Abbas also is concerned Kerry is retreating from a solution for Jerusalem proposed by then-President Bill Clinton in 2000 — Arab neighborhoods to Palestine, Jewish areas to Israel. The Palestinians fear if they OK a vague reference to Jerusalem in Kerry’s plan, they will get a capital on the city’s edge.
In previous talks, Palestinians agreed to minor land swaps. Palestinian officials have said Kerry is now asking them to take into account ‘‘subsequent developments,’’ meaning Israeli settlements. Israel has said it wants to annex ‘‘settlement blocs,’’ which according to some officials could mean 12 percent of the West Bank, or six times as much land area as Abbas previously offered to swap.
Abbas wants to avoid saying no to Obama and Kerry for now.
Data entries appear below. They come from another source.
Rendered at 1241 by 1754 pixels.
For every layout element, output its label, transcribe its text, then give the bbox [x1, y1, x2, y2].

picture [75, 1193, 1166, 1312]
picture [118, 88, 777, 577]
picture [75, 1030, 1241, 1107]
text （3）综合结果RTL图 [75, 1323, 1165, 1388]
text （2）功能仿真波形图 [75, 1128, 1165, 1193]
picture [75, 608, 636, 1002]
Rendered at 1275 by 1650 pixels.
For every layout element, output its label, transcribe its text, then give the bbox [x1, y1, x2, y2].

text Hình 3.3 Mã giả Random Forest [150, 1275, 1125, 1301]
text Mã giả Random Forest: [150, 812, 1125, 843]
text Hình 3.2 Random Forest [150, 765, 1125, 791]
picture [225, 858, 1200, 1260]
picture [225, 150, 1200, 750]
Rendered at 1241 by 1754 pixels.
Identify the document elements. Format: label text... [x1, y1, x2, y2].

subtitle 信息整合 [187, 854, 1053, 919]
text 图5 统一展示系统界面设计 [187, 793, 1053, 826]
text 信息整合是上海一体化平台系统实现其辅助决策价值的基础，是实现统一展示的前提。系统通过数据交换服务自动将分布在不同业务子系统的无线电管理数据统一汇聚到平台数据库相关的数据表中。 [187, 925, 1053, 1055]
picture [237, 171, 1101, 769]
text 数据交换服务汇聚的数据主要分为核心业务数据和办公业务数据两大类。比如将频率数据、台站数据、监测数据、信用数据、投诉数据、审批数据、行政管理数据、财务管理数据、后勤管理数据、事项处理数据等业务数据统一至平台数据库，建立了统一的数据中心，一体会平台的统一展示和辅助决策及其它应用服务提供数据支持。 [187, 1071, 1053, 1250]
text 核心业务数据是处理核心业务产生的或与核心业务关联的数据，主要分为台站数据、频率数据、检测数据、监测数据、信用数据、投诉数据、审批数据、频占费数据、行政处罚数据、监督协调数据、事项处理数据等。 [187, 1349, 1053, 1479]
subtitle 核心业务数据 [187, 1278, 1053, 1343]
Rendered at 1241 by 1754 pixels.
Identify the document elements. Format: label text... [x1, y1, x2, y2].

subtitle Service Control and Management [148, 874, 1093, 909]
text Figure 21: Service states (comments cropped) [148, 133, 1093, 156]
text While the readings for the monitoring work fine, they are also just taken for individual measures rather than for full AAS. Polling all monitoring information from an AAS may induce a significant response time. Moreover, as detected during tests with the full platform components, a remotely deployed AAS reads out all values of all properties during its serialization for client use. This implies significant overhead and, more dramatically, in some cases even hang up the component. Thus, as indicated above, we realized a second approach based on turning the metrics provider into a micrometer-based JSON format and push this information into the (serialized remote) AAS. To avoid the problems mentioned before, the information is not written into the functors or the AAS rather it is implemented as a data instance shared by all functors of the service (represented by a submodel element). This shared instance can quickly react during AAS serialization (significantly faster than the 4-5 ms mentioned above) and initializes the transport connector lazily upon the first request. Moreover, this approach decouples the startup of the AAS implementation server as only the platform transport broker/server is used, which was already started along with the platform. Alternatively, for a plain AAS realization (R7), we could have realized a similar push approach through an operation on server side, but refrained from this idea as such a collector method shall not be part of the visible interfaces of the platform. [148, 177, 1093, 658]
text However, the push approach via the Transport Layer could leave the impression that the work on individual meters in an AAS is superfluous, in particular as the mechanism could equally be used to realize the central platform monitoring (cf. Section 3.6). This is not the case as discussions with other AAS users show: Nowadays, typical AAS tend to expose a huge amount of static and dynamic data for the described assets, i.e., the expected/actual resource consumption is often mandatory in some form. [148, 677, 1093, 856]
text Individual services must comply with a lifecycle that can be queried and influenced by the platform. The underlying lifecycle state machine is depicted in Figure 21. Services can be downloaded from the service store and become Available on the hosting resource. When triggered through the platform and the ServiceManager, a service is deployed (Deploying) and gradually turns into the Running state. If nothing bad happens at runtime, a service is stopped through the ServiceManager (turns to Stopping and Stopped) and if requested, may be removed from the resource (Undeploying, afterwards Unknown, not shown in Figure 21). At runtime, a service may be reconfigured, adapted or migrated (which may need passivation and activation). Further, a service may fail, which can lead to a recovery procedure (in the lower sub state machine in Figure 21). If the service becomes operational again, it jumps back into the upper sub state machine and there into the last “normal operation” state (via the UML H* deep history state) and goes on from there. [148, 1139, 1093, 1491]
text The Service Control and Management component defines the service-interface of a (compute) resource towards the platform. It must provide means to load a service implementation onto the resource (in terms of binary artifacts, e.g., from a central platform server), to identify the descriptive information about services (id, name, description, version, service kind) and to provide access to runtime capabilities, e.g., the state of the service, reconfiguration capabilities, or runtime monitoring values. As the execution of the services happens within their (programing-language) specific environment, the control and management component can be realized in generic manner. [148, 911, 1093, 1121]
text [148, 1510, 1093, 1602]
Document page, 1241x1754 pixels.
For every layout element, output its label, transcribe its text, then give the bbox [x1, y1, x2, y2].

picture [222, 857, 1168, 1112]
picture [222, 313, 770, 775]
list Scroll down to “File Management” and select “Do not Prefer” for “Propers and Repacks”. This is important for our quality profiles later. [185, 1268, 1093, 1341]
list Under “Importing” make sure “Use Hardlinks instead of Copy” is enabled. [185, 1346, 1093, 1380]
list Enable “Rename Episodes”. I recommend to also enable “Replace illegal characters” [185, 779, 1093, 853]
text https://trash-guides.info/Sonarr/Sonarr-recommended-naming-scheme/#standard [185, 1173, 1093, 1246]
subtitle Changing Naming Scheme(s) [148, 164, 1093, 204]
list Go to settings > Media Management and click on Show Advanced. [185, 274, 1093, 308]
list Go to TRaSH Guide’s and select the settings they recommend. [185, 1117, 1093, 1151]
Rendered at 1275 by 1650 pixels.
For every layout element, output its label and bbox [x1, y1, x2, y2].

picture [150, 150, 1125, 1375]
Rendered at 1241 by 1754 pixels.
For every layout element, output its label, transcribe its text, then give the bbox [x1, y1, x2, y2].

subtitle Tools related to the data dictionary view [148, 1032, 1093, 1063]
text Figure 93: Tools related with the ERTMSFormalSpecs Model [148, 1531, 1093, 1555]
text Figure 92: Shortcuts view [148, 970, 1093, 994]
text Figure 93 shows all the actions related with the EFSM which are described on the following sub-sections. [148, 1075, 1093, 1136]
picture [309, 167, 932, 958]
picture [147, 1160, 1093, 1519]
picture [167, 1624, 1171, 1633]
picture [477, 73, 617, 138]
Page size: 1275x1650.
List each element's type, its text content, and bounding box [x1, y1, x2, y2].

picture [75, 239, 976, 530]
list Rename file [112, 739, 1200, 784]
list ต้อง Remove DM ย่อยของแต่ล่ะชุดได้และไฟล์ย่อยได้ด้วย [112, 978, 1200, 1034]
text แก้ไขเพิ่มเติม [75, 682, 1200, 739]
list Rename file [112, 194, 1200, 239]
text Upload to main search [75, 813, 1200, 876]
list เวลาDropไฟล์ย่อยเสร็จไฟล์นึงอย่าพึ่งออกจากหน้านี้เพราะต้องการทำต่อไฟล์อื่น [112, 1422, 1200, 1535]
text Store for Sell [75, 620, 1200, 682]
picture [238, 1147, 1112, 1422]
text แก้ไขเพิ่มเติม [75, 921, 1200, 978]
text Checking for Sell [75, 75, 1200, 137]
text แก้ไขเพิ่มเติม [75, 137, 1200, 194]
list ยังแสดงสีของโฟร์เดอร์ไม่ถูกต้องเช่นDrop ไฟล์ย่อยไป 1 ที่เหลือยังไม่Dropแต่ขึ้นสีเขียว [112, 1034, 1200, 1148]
Both Abbas and Netanyahu fear being blamed for derailing US peace efforts, which resumed when Kerry got the two sides back to the table in July for nine months of talks.
Rebuffing the United States would mean a major reversal of Abbas’s political strategy, based on close ties with Washington.
For Abbas, extending the negotiations would be the least damaging of three bad choices. In committing to nine months of talks with Israel last July, Abbas put aside his longstanding objections to negotiating while Israel continues to expand settlements.